Sizzling housing prices may turn Westchester, Rockland renters into buyers | Bedford NY Real Estate

 

A quot;soldquot; sign hangs outside a home located

Photo credit: Angela Gaul | A “sold” sign hangs outside a home located at 293 Congers Rd. in New City. (Dec. 28, 2012)

Westchester County’s white-hot rental market trails only New York City and San Francisco as the most expensive in the country, and the combination of low inventory and high prices may be pushing prospective renters to consider buying instead, according to analysts and recent statistics.

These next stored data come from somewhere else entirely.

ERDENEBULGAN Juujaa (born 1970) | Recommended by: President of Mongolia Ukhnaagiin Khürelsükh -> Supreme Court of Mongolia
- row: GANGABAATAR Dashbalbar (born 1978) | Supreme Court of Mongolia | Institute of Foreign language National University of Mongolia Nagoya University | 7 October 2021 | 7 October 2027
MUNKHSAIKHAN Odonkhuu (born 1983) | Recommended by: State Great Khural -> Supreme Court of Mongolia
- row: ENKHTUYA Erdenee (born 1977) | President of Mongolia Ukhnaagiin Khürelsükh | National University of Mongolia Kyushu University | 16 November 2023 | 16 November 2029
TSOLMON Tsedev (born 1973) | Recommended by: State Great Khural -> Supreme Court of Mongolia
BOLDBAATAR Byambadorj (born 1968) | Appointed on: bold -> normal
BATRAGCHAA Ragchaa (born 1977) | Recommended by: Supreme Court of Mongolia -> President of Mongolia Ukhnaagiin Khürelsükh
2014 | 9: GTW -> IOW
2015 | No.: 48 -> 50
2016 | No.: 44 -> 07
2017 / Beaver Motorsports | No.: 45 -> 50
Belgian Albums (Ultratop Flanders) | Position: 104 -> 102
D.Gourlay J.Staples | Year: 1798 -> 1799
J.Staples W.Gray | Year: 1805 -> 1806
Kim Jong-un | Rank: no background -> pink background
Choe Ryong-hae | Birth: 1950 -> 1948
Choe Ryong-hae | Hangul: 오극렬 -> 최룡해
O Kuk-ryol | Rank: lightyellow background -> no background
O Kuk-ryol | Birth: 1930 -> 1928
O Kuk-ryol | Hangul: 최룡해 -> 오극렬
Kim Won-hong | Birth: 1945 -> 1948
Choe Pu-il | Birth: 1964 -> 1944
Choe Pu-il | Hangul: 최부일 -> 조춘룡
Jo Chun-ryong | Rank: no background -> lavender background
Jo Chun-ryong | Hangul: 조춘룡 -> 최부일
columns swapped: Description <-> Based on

In the fourth quarter of 2012, the average rent for Westchester County properties across all property types, from studios to penthouses, climbed .4 percent to $1,852, according to preliminary data from real estate research company Reis Inc. The vacancy rate expanded 14.3 percent — from 3 percent to 3.5 percent — but remained 1 percentage point below the national average of 4.5 percent.

Ryan Severino, senior economist at Reis, said that renters who avoided buying property as the housing bubble collapsed may reconsider.

“You have a segment of the population who delayed buying houses because of deflationary expectations,” he said. “They’ve already had to stomach 8-10 percent rent increases. What we’re starting to see at the top of the food chain is people are going to say: ‘Why pay two, three thousand in rent? Maybe I should buy into the for-sale housing market again?'”

For those who remain in the Westchester County rental market in 2013, Severino forecast that rents will climb 2.5-3 percent and that the vacancy rate will expand a hair, by .1 to .2 percent. That compares with a 2.2 percent increase in rents in 2012 and a .6 percent increase in the vacancy rate.

Steve Bernasconi, a real estate agent at Better Homes and Gardens Real Estate/Rand Realty in Nanuet, said that the Rockland County rental market also is showing signs of a turn.

“More people are in a buying mode,” he said. “In today’s world [with rents of] $1,900 a month, if you’ve got any sort of credibility, you have to be buying.”

Of the 240 Rockland County rental properties on the Multiple Listing Service, the median price was $1,785 for a two-bedroom, one-bath unit with 948 square feet. Skewing the prices, however, are properties at the top end, like the nearly 7,000-square-foot single-family house overlooking the Hudson River at 28 River Rd. in Grand View-on-Hudson. Monthly rent? $18,000.

Though market forces are prompting some to consider buying, Lori Morrow, a broker with Coldwell Banker Residential Brokerage in New Rochelle, said individual circumstances sometimes can take precedence.

“Most of the people who are renting at the high end — there’s a purpose for their renting,” she said. “They’re not going to be here very long or they want to test the area or they don’t have the down payment or the credit score.”

In some cases, renters are newly divorced and want to take a year to transition before they buy, she added.

Tougher mortgage requirements by banks and a sluggish employment market also have conspired to keep prospective buyers out of the market.

Rental prices in New York City averaged $2,985 in the fourth quarter of 2012, far outstripping No. 2 San Francisco at $1,970 and almost triple the national average of $1,048, according to Reis.

Vacancy rates in the New York City market were 2.1 percent, the tightest of the 82 metropolitan areas surveyed.

The average fourth quarter rent for northern New Jersey was $1,531, and Long Island’s was $1,609.

Morrow said scores of co-ops are sitting vacant in Westchester County, and the county’s apartment inventory would expand if the boards of cooperatives allowed more units to be rented.

“They can’t sell them and they can’t rent them,” she said. “We have co-ops all over the place just sitting there. Boards just don’t allow rentals.”

There is a 22-month backlog of co-op units for sale in New Rochelle, Morrow said, and that likely reflects market conditions in the rest of Westchester County. By contrast, at the end of September, there was an 11-month supply of condominiums, she said.